Reuters Health Information (2004-05-17): Endogenous cannabinoid may protect liver from fibrosis
Endogenous cannabinoid may protect liver from fibrosis
Last Updated: 2004-05-17 16:15:01 -0400 (Reuters Health)
NEW ORLEANS (Reuters Health) - The endogenous cannabinoid anandamide seems to protect the liver from fibrosis by inducing necrotic cell death in hepatic stellate cells but not in hepatocytes, according to a presentation here Sunday at Digestive Disease Week.
Serum levels of anandamide (arachidonoyl ehanolamide), a lipid signaling molecule synthesized and released by endothelial cells, macrophages and platelets, are high in patients with liver disease, presenter Dr. Soeren V. Siegund told attendees. "Anadamide rapidly and dose dependently induces dell death in human and rat stellate cells," Dr. Siegund said.
In the study, microscopic morphology and staining patterns indicated that the mechanism of death was necrosis rather than apoptosis. Sublethal doses of anadamide inhibited stellate cell proliferation, even when cells were exposed to a strong inducer of cell proliferation.
Anandamide treatment increased formation of reactive oxygen species.

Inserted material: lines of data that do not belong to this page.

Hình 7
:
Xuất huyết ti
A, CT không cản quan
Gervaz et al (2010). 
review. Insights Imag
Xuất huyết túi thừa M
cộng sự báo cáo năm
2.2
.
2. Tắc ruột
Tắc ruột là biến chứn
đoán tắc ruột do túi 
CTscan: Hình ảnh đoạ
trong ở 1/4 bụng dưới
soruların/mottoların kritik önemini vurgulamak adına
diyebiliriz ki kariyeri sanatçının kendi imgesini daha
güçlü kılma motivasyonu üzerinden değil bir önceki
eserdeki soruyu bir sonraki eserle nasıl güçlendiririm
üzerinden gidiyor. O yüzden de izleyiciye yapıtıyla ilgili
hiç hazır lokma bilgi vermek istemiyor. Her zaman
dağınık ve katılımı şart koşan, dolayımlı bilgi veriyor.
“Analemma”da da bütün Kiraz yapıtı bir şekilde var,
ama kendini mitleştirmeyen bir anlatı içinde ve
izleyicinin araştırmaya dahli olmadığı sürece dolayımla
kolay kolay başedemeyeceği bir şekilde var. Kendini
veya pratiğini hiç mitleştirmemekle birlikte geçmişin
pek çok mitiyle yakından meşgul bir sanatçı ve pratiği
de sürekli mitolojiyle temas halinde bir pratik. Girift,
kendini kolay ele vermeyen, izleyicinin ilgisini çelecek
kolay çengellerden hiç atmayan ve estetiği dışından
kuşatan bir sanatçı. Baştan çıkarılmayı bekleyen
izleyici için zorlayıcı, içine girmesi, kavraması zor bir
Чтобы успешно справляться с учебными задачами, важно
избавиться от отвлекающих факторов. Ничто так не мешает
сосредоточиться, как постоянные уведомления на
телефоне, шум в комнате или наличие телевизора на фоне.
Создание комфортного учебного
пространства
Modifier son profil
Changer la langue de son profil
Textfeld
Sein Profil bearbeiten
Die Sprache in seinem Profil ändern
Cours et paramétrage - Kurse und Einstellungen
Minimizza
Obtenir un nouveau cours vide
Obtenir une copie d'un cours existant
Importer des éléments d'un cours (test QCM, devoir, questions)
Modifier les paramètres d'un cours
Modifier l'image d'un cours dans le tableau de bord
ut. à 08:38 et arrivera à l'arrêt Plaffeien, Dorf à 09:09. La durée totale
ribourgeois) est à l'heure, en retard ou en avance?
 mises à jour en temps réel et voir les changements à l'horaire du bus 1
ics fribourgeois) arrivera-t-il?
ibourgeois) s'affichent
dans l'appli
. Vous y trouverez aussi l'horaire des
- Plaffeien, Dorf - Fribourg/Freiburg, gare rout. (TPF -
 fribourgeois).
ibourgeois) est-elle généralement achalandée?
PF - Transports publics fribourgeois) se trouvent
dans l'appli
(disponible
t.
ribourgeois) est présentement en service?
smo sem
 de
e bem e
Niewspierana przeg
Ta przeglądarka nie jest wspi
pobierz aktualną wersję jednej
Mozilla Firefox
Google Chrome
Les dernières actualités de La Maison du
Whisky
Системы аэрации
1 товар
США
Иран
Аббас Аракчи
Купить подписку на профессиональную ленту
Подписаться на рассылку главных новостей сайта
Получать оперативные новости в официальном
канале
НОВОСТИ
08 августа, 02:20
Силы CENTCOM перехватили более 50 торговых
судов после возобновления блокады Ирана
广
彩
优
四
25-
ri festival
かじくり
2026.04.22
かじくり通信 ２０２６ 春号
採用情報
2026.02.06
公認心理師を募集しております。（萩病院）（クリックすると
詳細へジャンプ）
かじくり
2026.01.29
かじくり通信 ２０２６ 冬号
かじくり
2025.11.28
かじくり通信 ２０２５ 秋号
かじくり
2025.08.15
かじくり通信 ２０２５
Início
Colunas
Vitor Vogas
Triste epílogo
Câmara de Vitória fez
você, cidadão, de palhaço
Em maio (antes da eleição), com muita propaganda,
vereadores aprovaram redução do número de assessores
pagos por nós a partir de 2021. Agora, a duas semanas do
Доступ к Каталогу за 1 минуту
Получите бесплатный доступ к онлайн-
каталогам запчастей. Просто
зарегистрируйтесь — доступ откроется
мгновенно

It is apparent that the compound interacts with membrane cholesterol, noted the researcher, from Columbia University in New York, since depletion of cholesterol from cell membranes prevented reactive oxygen species formation and delayed anandamide -induced cell death.
However, it is not simply a matter of disrupting cell membrane, he added. "We did an experiment where we pretreated cells with MCD [a compound that depletes membrane cholesterol] and washed the cells and placed them in fresh medium. Still, cell death was increased when anandamide was added to the medium."
In an interview with Reuters Health, Dr. Siegmund noted that serum levels of anandemide are high in patients with viral or alcoholic hepatitis and in those with cirrhosis.
"It could be that anandamide metabolism is slower because of damage to hepatocytes, or it could be induced by activated immune cells," he suggested.
Normally, anandamide is metabolized very rapidly. Future studies will look at the effect of methanandamide, a more stable compound, and that of exogenous cannabinoids, such as THC, the active compound in marijuana. They also hope to examine the effects of these agents in vivo, in healthy animals and in those with liver disease.
But at this point, it is too soon to say that it actually inhibits fibrosis in vivo, he added.
Digestive Disease Week is the annual meeting of the American Gastroenterological Association, the American Association for the Study of Liver Diseases, the Gastroenterology Research Group, the Society for Surgery of the Alimentary Tract, and the American Society for Gastrointestinal Endoscopy.